1950 saw a new evolution of the artist through contact with Charles Estienne and Hans Hartung. The precision of forms gave way to a freer movement of the brush. Seeking to return to a narrative tradition of painting, the artist explained himself: “My non-figurative canvases became too sure of themselves, their execution tended towards the mechanical; the emotion became exhausted and lassitude crept in as the act of painting became more methodical. I began a totally new course of studies directly after nature in parallel with these compositions of the imagination”. (Journal, November 8, 1950).
Constructed forms disappeared little by little, giving way to a more lyrical movement where “baroque forms are searching for their proper disposition, more organic than architectural. What matters… is the vibration of the material where red glows of fire sometimes light up, which nothing could extinguish”. (CR Chapoval p. 22, preface by Christian Briend)
On December 19, 1951, his sister and his friends grew worried by his silence and came to his house. Chapoval was found there dead, in his bed, a book in hand. He had likely died in the night between December 16 and 17, 1951.
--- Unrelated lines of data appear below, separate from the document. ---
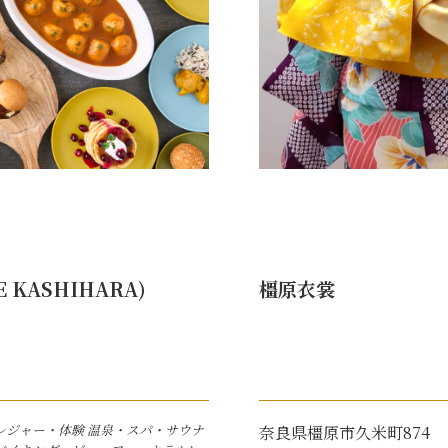
KASHIHARA)
橿原衣裳
レジャー・体験
温泉・スパ・サウナ
奈良県橿原市久米町874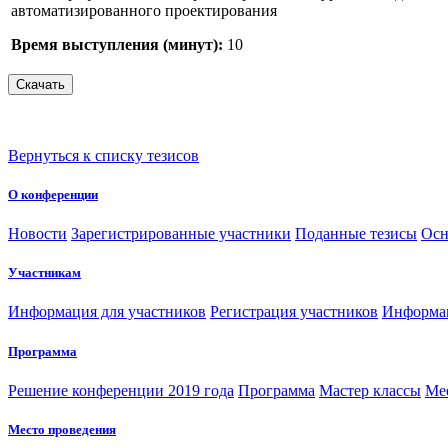
автоматизированного проектирования
Время выступления (минут):
10
Вернуться к списку тезисов
О конференции
Новости
Зарегистрированные участники
Поданные тезисы
Осн
Участникам
Информация для участников
Регистрация участников
Информац
Программа
Решение конференции 2019 года
Программа
Мастер классы
Me
Место проведения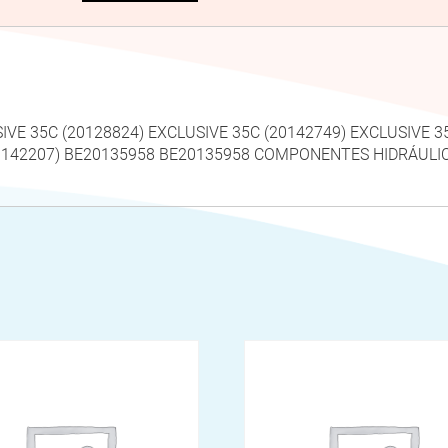
SIVE 35C (20128824) EXCLUSIVE 35C (20142749) EXCLUSIVE 3
(20142207) BE20135958 BE20135958 COMPONENTES HIDRÁUL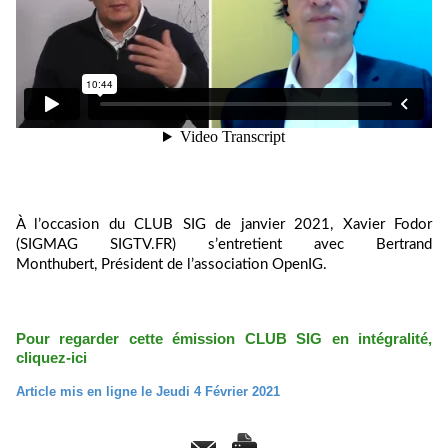
À l’occasion du CLUB SIG de janvier 2021, Xavier Fodor
(SIGMAG SIGTV.FR) s’entretient avec Bertrand
Monthubert, Président de l’association OpenIG.
Pour regarder cette émission CLUB SIG en intégralité,
cliquez-ici
Article mis en ligne le Jeudi 4 Février 2021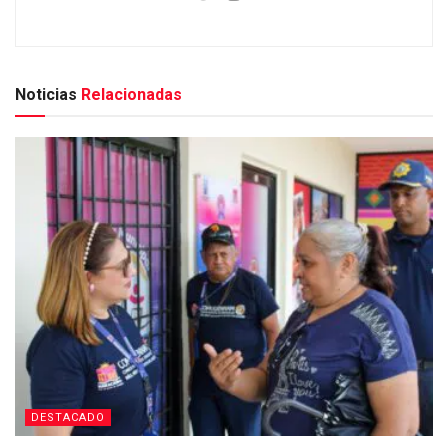
Noticias
Relacionadas
DESTACADO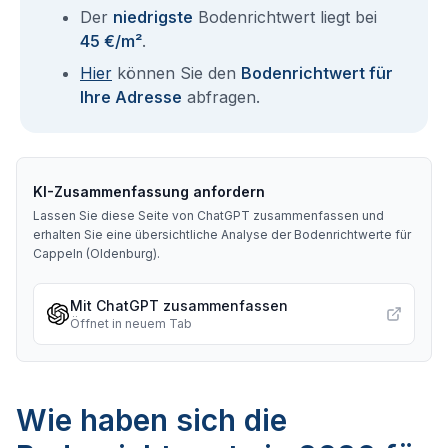
Der
niedrigste
Bodenrichtwert liegt bei
45 €/m²
.
Hier
können Sie den
Bodenrichtwert für
Ihre Adresse
abfragen.
KI-Zusammenfassung anfordern
Lassen Sie diese Seite von ChatGPT zusammenfassen und
erhalten Sie eine übersichtliche Analyse der Bodenrichtwerte für
Cappeln (Oldenburg)
.
Mit ChatGPT zusammenfassen
Öffnet in neuem Tab
Wie haben sich die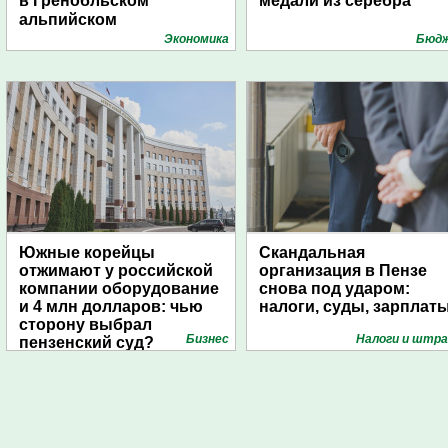
в Гренобльском
медали из серебра
альпийском
университете
Экономика
Бюд
Южные корейцы
Скандальная
отжимают у российской
организация в Пензе
компании оборудование
снова под ударом:
и 4 млн долларов: чью
налоги, суды, зарплат
сторону выбрал
Бизнес
Налоги и штр
пензенский суд?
His works figure in the illustrious private collections of Jean Masurel, Fernand Graindorge and Gildas Fardel, as well as in the great French and international Museums. In France they can be found at the Centre Pompidou, at the Musée d’Art Moderne de la Ville de Paris, at the LAM, at the Musée des Beaux-Arts in Nantes, at the Musée Fabre…, and outside of France at the Musée des Beaux-Arts in Liege, the Museum of Modern Art in Tel-Aviv, and the Cleveland Museum of Art, among others.
More than 700 canvases, numerous gouaches, drawings, charcoals, and inks resulted from the “meteoric” trajectory of the artist’s 9 creative years. It was an intense rhythm of creation, imprinted with an urgency, in unison with the forces at work in the universe as he himself said: I feel that my work is not so solitary as it appears, that in fact it tends toward rejoining a universal rhythm whose laws govern the growth of plants and the course of the stars.